• [WHAT YOU SHOULD DO]
Update the material starting at the line containing "With directions anchored" and ending at the end of the material, replacing "shrub" with "bush" and leaving everything else unchanged.

• [Spatial grounding data]
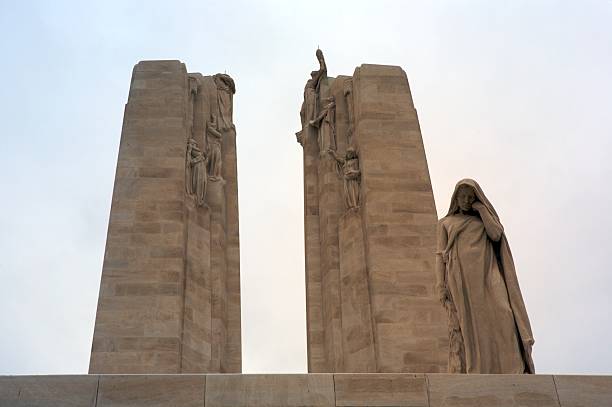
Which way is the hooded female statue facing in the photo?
toward the camera

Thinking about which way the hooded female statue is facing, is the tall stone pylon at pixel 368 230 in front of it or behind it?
behind

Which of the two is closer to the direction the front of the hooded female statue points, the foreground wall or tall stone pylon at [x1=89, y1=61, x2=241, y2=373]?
the foreground wall

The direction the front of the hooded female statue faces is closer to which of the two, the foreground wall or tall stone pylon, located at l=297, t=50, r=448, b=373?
the foreground wall

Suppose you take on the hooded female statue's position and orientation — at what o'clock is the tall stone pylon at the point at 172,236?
The tall stone pylon is roughly at 4 o'clock from the hooded female statue.
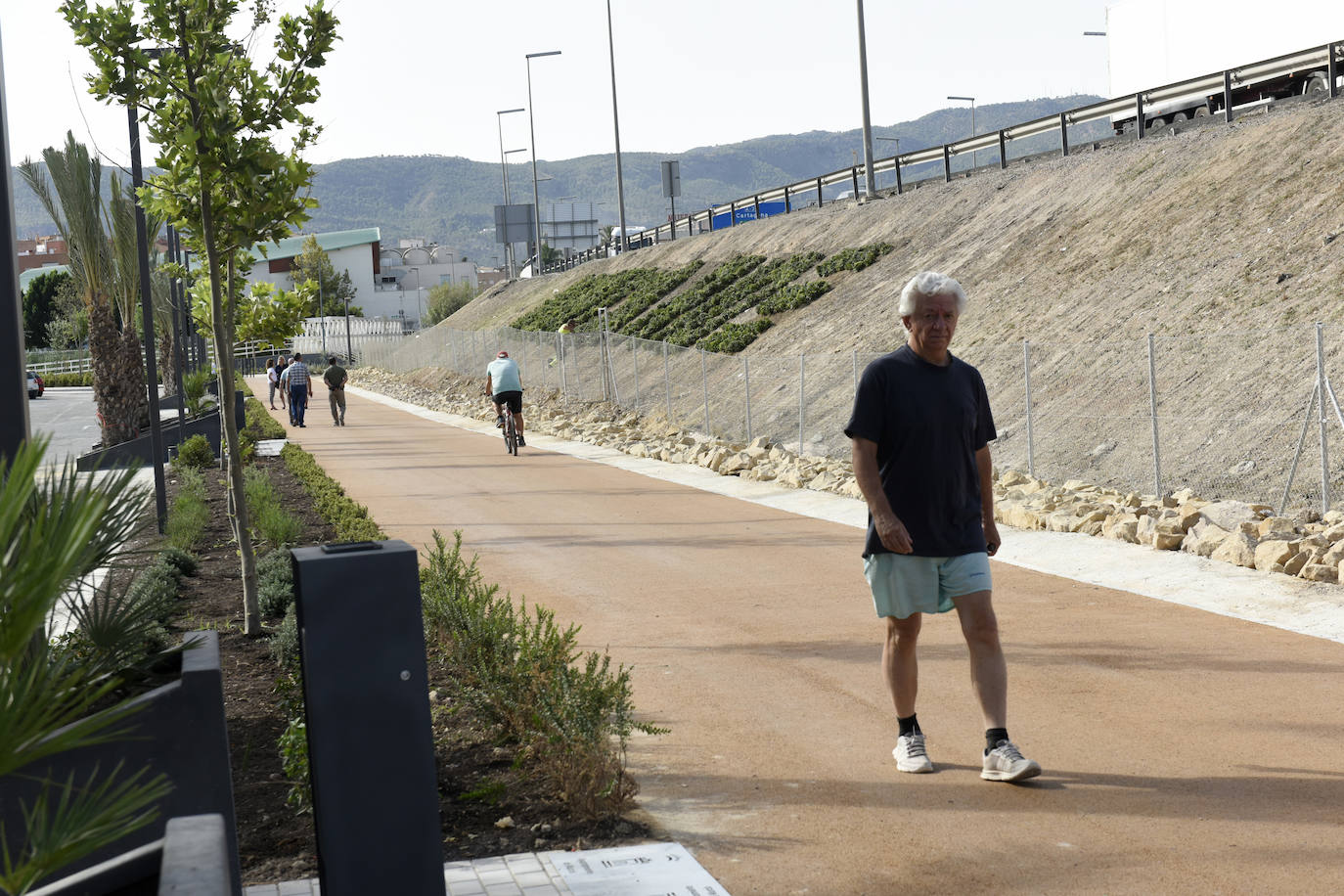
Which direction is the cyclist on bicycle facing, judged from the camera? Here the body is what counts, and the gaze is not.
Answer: away from the camera

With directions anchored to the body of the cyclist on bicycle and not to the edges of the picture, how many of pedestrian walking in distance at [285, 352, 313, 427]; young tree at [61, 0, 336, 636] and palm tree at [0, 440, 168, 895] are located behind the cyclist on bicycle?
2

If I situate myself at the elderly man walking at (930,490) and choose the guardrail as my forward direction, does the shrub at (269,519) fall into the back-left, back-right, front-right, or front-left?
front-left

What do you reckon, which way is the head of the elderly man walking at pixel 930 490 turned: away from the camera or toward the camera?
toward the camera

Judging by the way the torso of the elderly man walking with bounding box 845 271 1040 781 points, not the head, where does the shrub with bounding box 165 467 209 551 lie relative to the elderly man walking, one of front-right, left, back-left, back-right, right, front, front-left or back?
back

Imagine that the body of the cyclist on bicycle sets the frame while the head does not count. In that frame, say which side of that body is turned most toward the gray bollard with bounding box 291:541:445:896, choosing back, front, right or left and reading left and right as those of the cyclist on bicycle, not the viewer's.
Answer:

• [RESPONSE TO THIS TASK]
With directions anchored to the body of the cyclist on bicycle and not to the edges of the picture, how many of pedestrian walking in distance at [285, 352, 313, 427]; young tree at [61, 0, 336, 636] and palm tree at [0, 440, 168, 895] are located behind the cyclist on bicycle?
2

If I situate myself at the elderly man walking at (930,490) and choose the guardrail as my forward direction, does the bush at (269,519) fall into the back-left, back-right, front-right, or front-left?
front-left

What do you reckon, which way is the head of the elderly man walking at pixel 930 490 turned: away from the camera or toward the camera?
toward the camera

Judging by the way the torso of the elderly man walking with bounding box 845 271 1040 781 points, not the head, where does the bush with bounding box 165 467 209 551 lie relative to the elderly man walking, one of front-right, left, back-left, back-right, right, front, front-left or back?
back

Imagine that the body of the cyclist on bicycle sets the frame while the head does not count. In that frame, say which side of that body is turned most toward the gray bollard with bounding box 291:541:445:896, choosing back, front, right or left and reading left and right as those of the cyclist on bicycle, not the viewer's.
Answer:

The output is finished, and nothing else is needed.